I needed to establish my management team. I hired Mecal McDade to be in charge of operational efficiency and productivity, Wendy Burton for accounting and to get us to a place where we could make good decisions based on the numbers, and Ed Tworek to revamp our antiquated IT system. Rick Wuenschell and Ray Schnupp remained to lead service and sales.
11. Does Huckestein fill a particular niche in the market?
We are a specialty contractor, providing service, maintenance and design-build projects direct to owners. We work with a few design-build general contractors as well, and, of course, we are the only woman-owned union mechanical company in western Pennsylvania.

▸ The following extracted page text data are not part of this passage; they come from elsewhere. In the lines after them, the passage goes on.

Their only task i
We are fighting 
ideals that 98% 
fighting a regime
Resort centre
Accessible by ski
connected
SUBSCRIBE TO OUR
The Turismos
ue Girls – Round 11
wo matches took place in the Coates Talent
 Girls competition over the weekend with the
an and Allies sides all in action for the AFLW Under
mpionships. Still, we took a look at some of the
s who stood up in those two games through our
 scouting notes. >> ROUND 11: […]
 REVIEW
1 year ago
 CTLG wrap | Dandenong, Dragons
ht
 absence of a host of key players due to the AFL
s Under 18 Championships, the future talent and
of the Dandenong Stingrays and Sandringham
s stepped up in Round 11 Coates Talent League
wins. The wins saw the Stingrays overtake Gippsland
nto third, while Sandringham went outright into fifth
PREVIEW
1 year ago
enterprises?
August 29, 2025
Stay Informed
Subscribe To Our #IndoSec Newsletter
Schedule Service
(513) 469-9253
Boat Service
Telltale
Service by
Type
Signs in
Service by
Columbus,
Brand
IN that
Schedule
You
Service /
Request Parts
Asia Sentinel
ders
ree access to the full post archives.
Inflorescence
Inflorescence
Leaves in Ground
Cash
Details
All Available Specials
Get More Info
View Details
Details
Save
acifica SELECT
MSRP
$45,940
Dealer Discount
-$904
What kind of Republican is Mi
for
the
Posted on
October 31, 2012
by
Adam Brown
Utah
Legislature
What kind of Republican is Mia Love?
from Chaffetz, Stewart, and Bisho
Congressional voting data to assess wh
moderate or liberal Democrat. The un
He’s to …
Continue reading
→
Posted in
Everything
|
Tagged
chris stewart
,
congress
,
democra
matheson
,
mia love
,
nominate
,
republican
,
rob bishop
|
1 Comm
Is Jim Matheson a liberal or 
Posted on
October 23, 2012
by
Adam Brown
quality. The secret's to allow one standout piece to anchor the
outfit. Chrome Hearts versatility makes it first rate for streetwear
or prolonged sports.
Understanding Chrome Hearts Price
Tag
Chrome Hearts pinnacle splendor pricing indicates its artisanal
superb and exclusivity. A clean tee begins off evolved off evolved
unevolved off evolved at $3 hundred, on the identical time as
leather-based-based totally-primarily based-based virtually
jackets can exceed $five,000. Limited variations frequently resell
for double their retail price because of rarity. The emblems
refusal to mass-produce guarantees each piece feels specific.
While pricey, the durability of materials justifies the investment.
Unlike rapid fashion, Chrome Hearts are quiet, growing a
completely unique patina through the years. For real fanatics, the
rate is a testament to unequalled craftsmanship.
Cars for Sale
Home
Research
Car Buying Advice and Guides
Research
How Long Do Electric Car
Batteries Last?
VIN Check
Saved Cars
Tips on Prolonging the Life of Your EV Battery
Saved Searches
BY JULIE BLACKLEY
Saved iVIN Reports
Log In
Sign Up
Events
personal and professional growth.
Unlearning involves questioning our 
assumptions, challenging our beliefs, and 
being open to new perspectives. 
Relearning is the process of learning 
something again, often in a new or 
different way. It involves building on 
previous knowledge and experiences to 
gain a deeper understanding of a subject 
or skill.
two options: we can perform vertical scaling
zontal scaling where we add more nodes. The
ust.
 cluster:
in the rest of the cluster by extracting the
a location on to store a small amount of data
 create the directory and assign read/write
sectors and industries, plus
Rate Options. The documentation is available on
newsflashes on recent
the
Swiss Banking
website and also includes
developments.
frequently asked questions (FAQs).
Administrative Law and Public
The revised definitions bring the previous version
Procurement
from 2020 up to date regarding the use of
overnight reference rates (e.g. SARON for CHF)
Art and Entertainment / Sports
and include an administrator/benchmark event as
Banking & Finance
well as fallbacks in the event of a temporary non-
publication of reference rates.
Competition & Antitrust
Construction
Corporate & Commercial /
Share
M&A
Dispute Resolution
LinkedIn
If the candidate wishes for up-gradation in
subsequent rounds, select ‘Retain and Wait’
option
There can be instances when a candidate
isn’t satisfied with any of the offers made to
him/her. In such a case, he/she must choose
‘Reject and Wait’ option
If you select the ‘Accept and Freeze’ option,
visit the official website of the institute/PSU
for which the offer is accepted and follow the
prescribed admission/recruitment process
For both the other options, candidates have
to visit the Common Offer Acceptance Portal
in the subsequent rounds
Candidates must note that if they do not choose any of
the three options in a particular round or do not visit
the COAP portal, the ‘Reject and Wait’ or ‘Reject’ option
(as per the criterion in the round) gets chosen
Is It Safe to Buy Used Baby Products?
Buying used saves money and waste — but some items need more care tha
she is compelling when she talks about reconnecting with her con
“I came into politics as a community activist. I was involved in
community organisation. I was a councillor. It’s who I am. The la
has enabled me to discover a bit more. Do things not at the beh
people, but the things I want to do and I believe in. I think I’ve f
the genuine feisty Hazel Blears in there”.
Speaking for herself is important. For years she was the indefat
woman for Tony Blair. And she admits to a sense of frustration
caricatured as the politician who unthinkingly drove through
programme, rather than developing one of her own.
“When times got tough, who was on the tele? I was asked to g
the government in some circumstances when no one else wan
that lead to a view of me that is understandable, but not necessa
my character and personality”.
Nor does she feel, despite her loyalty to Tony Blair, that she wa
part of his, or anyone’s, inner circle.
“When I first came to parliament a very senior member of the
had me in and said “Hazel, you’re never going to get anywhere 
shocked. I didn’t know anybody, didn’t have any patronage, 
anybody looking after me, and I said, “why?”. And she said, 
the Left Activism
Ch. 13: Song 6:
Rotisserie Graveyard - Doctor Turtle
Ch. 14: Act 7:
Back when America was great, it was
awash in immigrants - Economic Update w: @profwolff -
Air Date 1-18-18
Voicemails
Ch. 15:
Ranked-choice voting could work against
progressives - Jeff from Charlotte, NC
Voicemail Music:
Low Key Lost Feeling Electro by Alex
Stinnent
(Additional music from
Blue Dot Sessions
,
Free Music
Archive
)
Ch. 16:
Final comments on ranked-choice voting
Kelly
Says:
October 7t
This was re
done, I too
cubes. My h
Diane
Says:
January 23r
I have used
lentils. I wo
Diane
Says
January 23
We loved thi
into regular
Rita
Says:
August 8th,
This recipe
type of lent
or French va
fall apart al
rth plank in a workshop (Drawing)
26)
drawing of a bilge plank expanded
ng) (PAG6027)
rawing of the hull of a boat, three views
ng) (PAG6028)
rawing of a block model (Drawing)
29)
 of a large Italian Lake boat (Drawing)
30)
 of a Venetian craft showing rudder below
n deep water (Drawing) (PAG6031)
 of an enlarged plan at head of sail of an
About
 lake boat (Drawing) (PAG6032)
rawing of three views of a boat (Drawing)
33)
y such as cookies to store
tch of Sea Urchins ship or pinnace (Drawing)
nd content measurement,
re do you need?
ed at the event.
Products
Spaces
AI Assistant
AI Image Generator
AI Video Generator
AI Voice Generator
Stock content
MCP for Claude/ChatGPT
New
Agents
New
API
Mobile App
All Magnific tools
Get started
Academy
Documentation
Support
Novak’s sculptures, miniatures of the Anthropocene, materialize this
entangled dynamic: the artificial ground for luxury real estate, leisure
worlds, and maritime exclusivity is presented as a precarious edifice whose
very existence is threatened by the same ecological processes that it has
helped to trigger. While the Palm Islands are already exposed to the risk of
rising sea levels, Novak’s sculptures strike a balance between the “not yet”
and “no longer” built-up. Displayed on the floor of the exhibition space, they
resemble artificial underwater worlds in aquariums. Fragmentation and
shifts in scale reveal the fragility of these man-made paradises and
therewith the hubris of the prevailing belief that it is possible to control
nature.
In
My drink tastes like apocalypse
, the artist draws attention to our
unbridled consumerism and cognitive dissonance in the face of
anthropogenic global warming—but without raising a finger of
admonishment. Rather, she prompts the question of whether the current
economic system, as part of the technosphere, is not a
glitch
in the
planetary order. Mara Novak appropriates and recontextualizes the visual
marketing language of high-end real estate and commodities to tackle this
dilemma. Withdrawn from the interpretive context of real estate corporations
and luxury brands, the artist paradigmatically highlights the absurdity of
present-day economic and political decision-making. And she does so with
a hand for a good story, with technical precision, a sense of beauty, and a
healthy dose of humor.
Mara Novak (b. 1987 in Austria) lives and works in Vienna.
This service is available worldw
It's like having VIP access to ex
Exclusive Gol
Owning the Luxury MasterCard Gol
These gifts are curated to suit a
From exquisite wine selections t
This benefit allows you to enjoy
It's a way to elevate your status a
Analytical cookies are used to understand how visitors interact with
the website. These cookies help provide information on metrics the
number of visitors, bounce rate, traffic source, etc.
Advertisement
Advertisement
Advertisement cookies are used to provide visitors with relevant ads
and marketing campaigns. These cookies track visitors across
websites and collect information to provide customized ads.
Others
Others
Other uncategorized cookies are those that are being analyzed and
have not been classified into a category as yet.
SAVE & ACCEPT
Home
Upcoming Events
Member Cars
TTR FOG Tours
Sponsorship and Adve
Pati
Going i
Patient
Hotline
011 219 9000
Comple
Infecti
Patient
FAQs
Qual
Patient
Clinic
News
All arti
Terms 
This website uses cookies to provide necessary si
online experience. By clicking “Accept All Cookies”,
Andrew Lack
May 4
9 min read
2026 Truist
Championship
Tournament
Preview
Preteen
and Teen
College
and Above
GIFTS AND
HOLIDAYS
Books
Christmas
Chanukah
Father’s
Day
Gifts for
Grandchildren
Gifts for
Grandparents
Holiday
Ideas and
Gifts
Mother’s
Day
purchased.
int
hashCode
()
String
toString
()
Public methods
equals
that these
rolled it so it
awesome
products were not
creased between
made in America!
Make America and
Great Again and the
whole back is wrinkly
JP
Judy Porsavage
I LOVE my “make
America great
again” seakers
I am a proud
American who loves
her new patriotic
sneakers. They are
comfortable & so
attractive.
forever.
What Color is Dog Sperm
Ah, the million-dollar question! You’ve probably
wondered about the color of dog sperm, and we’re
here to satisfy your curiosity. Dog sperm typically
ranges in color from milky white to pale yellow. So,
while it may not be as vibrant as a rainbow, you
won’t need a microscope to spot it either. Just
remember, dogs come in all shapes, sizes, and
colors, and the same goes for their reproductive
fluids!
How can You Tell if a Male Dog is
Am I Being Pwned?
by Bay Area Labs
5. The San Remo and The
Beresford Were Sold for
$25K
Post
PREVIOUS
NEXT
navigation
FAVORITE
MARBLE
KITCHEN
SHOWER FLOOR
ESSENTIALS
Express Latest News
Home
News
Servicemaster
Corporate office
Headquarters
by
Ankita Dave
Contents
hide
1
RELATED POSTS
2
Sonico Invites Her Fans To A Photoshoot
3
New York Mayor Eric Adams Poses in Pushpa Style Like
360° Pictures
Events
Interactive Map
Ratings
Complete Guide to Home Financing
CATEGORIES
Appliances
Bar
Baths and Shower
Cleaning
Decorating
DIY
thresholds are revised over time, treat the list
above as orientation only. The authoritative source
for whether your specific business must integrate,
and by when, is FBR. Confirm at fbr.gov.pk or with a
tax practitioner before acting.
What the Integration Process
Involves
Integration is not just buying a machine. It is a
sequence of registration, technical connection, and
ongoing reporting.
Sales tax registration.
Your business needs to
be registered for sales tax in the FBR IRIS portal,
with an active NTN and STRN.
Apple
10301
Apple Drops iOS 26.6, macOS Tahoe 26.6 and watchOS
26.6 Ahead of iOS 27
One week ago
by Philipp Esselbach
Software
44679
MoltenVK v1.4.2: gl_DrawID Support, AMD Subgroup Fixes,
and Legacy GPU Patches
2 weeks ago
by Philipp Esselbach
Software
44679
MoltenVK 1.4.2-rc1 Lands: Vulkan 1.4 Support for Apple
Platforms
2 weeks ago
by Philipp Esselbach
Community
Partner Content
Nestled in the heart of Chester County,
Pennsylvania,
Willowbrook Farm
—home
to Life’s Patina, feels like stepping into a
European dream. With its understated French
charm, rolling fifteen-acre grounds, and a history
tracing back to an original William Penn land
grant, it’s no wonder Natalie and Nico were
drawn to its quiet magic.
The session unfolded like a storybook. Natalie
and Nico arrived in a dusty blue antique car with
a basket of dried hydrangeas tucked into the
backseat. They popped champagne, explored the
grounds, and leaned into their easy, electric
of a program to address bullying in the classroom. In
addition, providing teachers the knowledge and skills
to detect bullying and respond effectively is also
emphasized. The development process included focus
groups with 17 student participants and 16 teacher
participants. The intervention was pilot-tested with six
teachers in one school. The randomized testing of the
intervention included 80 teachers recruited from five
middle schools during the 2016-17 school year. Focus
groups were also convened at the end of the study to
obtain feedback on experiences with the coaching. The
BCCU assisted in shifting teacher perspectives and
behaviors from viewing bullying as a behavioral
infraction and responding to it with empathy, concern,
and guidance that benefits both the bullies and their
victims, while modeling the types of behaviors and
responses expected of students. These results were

12. How is the company structured now?
We have four divisions: Energy Management, Construction and Design Build Projects, Specialized Service and Diagnostics, and Onsite Service and Maintenance. We deliver these core capabilities via a trademarked process called Sustainable System Delivery.
13. Can you tell me more about Sustainable System Delivery?
SSD is derived from the Integrated Project Delivery construction model where everyone works together to deliver a system that is responsive to owner and tenant needs. Mechanical systems account for about 60% of the energy spent in a facility, and they can play a substantial role in creating sustainable buildings. We believe sustainability is achieved by continually assessing the system to identify inadequacies through maintenance, which optimizes efficiency and equipment longevity.
14. Fast forward – how did you and your team end 2013?
We had a very good year. Although revenue was slightly down from 2012, profits were up. We’re working toward a repeatable revenue, predictable earnings business model to enhance the enterprise value of the company.
15. What part of your business background helped you most with the challenges at Huckestein?
Surprisingly, my ability to write clearly. My undergraduate degree is in journalism with a business minor. I find that if you can write clearly, you can think clearly.
16. Has being a female in this industry made success more difficult?
I don’t think so. I’ve never allowed myself to think I was anything but equal. I work hard and never take my eye off the ball.
17. Company turnarounds are never easy.
What’s been the most gratifying aspect?
Rebuilding our damaged brand. When I purchased the company, everyone in our market —vendors, competitors, customers — thought the company was going out of business. Now we are regarded as a premier mechanical contractor. People want to work with us.
18. What sets Huckestein apart from the competition?
We don’t just fix equipment; we thoroughly evaluate the system and environment in which it operates. We worry about our customers’ total mechanical systems so they don’t have to.
19. Now that the company is enjoying success, what’s next?
Now that our infrastructure is stabilized, we’re entering a new phase of aggressive growth. I just hired a new sales VP who has an incredible track record of helping businesses grow.
20. What do you do for fun?
My husband and I own a condominium in Costa Rica. Unfortunately, we don’t get there very often. Home is my favorite place in the world. Our kids are now adults, and we love spending time with them.